What Federal Employees Should Know About the New Paid Parental Bereavement Leave Benefit
Thanks to the 2022 National Defense Authorization Act, federal workers can take up to two weeks off following the death of a child.
The Office of Personnel Management last week offered guidance to agencies on how they should implement the recently enacted benefit providing federal workers with up to two weeks of paid bereavement leave following the death of a child.
The new leave was adopted as part of the 2022 National Defense Authorization Act, signed by President Biden last December.
In a memo to agency heads, OPM Director Kiran Ahuja wrote that although each agency is responsible for its own implementation of the new benefit, her agency wants to ensure that it is provided to employees across government “in an equitable and uniform way.”
The new leave category will be available to all Title 5 federal employees serving in permanent or term appointments of more than one year with at least one year of service. Employees with intermittent work schedules are not eligible, and seasonal employees cannot use leave during their off-season.
Employees become eligible for two weeks of paid bereavement leave if a child—including adopted, foster and step-children, as well as an adult child with “a mental or physical disability”—dies. The death essentially starts a one-year clock, during which employees may elect to take a period of up to two weeks of paid leave, although it cannot be taken intermittently without an agency’s approval in advance.
If an employee endures the death of a second child during that 12-month period, they effectively have two overlapping periods where they are eligible for paid bereavement leave, but any time off taken during the overlap will count against the two-week cap for both periods.
“If one or more children of an employee dies at a later time during a 12-month period associated with the earlier death of another child of the employee, each later death will result in the commencement of a corresponding 12-month period,” OPM wrote. “Thus, an employee may have overlapping 12-month periods. Any use of bereavement leave during an overlap period including parts of more than one 12-month period will count against the two-week limit for each affected 12-month period.”
Agencies are responsible for converting employees’ bereavement leave entitlement from “two work weeks” to the equivalent hours based on their schedule, whether that be 80 hours for feds who work eight hours a day, or 144 hours for those who work six 24-hour shifts.

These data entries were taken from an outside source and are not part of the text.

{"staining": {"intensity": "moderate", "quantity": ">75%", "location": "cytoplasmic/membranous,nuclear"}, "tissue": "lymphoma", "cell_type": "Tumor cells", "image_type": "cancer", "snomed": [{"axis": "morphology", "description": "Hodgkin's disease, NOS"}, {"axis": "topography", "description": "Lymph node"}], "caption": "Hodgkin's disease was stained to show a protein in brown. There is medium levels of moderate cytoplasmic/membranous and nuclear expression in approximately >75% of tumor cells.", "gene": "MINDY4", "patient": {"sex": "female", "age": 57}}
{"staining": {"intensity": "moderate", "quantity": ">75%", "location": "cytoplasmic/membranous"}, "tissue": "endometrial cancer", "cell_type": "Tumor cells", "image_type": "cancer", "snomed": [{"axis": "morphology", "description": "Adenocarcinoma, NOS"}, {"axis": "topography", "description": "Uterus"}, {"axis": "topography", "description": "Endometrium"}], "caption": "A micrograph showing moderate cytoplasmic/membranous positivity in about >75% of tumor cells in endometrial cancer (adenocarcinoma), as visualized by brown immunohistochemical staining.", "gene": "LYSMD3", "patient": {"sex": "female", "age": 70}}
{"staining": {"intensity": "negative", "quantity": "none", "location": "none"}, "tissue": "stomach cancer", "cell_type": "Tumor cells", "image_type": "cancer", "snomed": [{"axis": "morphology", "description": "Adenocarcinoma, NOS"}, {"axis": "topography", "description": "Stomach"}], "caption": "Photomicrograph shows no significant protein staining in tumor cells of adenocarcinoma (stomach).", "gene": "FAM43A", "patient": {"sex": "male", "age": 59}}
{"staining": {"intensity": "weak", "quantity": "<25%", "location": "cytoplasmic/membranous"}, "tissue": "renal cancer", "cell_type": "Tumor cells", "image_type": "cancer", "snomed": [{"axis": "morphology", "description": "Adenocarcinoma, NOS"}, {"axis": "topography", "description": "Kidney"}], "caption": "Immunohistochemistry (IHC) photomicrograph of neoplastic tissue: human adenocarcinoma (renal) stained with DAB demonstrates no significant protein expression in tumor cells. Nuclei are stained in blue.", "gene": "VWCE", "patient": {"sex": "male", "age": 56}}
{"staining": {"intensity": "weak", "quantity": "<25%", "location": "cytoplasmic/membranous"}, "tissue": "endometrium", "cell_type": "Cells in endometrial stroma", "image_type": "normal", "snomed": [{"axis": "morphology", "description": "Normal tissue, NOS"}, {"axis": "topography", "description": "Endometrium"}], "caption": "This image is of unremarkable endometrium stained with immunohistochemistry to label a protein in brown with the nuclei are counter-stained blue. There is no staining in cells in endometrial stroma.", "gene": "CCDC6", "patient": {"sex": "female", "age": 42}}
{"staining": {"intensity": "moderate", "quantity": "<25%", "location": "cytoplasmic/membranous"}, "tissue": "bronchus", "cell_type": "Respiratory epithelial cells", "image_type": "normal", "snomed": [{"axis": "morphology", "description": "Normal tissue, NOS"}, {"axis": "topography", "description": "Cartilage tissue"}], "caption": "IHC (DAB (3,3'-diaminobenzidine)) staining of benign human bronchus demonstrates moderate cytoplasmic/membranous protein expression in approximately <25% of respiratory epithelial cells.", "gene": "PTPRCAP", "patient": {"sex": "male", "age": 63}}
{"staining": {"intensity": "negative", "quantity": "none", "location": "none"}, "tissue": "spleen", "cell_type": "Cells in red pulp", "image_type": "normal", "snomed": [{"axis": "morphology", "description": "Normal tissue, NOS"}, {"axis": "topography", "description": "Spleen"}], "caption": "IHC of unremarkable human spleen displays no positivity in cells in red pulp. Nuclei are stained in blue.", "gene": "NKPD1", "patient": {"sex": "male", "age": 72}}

If an employee changes their schedule while they have pending bereavement leave, the agency then must recalculate their remaining balance to reflect the proportion of remaining leave according to the employee’s new work schedule.
Because bereavement leave is a “stand-alone” leave program for federal workers, the use of this leave does not affect employees’ accrual of other paid leave or paid time off. It also does not preclude employees from using other types of leave for bereavement purposes when appropriate.
“An employee may continue to use sick leave for bereavement . . . for different hours not covered by bereavement leave,” OPM wrote. “That sick leave may be used for the specific limited purposes of making arrangements necessitated by the death of the employee’s child or to attend the child’s funeral; it does not cover the broader purpose of bereavement.”
If a federal worker moves to another job in the federal government, they maintain access to their bereavement leave until the end of their original one-year period. But if they leave federal service, they forfeit any remaining bereavement leave, unless they return to a federal agency before the end of their 12-month period.
Since the new leave benefit became effective when Biden signed the NDAA on Dec. 27, 2021, OPM stressed that agencies must allow employees to take the leave retroactively to substitute for previously taken leave.
“An employee may request, and an employing agency must grant, bereavement leave for which the employee is eligible to cover a past period of leave without pay occurring during a qualifying period,” OPM wrote. “If an agency determines that an employee used other paid leave to cover a period of time for which bereavement leave could have been used, an agency may allow the employee to retroactively substitute bereavement leave for such other paid leave upon making a determination that the employee lacked information or was not allowed to use bereavement leave at the time.”